How do you know if a stock was a successful investment or not? In my opinion, the key is to look at it on a long enough time scale -- at least five years. This way, shareholders can really consider how a particular company's fundamentals translate to strong share price gains. 

With that long-term framework in mind, let's take a closer look at Dollar General (DG 1.87%). Thanks to growing sales and profits, the discount retail stock has climbed 130% over the past five years, crushing the S&P 500's 55% total return during the same time.

But as investors, we care about what the future holds. So where will Dollar General be in the next five years? Continue reading to learn more about this recession-proof business. 

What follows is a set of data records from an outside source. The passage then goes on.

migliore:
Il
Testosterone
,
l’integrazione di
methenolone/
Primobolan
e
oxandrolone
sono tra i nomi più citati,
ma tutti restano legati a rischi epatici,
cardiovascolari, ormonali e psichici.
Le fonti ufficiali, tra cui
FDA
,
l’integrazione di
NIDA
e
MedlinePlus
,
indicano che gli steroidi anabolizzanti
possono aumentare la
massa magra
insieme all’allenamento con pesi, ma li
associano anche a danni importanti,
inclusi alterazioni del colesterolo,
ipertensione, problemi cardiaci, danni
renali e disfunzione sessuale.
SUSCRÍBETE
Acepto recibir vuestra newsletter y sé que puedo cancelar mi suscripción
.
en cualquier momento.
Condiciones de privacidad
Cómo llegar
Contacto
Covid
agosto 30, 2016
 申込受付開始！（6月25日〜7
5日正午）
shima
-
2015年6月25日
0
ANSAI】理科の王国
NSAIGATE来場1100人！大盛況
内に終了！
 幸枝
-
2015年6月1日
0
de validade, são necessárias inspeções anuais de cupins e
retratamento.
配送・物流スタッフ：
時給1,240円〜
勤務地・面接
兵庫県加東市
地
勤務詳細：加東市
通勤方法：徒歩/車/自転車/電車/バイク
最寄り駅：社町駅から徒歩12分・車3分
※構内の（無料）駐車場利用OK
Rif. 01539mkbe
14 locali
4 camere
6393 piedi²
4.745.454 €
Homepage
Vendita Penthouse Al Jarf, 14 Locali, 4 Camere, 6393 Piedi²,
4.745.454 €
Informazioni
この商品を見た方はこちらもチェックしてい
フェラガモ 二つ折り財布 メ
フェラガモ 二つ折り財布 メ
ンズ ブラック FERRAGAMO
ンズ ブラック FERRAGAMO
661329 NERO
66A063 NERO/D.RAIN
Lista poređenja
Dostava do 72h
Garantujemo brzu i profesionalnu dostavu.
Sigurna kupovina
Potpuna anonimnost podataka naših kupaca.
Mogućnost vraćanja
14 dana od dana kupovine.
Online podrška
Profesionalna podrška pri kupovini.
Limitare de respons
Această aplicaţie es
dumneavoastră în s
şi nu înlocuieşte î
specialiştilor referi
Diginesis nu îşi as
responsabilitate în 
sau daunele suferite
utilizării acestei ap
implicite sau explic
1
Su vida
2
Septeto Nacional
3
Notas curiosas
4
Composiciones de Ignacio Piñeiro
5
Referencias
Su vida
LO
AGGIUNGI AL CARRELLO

An expanding physical footprint 

At the end of fiscal 2012, about a decade ago, Dollar General counted 9,961 stores in the U.S. After adding 974 net new stores in the most recent fiscal year, the business now has 19,104 locations (as of Feb. 3). Management plans to open 930 net new stores in the current fiscal year. This is clearly still a company that is prioritizing growth. 

One of Dollar General's unique characteristics is that it operates a lot of locations in lower-cost, rural communities, as compared to solely focusing on higher-density urban and suburban areas. There are two benefits to this. For starters, Dollar General can keep its costs under control as a direct result of being in locations that aren't in huge demand. It doesn't necessarily have to compete with other big-box retailers for real estate. 

Second, because a Dollar General might be the only general merchandise or grocery store in a given community, it benefits from essentially controlling the majority of market share in that area. This helps it drive customer loyalty. 

Right now, Dollar General is in 47 different states. But there is still a sizable expansion runway to continue adding more stores. For example, California looks to be very underpenetrated based on that state's massive size and population. In five years, it's safe to assume that Dollar General will have a much bigger national footprint. 

Strong fundamentals 

An expanding store footprint leads to strong financial results. From fiscal 2017 through fiscal 2022, Dollar General was able to increase its sales at a compound annual rate of 10%, and with more stores in the pipeline, the top line is going to continue marching higher. What's more, fiscal 2020 was the 31st straight year of positive same-store sales. And although they dipped 2.8% in fiscal 2021, same-store sales increased 4.3% in the latest fiscal year. That's the kind of solid gain you want to see from a retail business. 

Dollar General has shown that as its top line increases, its profitability can soar. The company's ability to generate lots of free cash flow has allowed it to reduce its share count, which has led to diluted earnings per share skyrocketing from $5.63 five years ago to $10.68 in fiscal 2022. It's hard not to think that it will be the same story five years from now. 

To be fair, Dollar General isn't without its concerns. Most pressing is the near-term economic uncertainty facing the U.S. right now. Inflation remains elevated, and the Federal Reserve has signaled that it might need to raise interest rates higher than it initially thought. The result could be a severe recession this year, although no one knows for certain. While this could certainly hurt consumers' spending ability, it might shine the spotlight on Dollar General and its attractive budget-friendly value proposition. 

A higher stock price 

With the promise of a larger store count, coupled with higher sales, margins, and profitability, it's easy to believe that Dollar General's share price will also ride this strong fundamental performance to new heights in the next five years. The stock has been a huge winner historically, which could be a good indicator of what's in store going forward. 

As of this writing, shares are trading at a price-to-earnings ratio of under 21. This is roughly in line with the stock's trailing five- and 10-year average valuations, so investors aren't being asked to pay a premium to own the retailer in their portfolios. The stock is down 14% so far in 2023, demonstrating shareholder pessimism. 

For investors who are able to focus on the long-term picture, Dollar General deserves a closer look. The stock is well-positioned to continue rewarding shareholders over the next five years.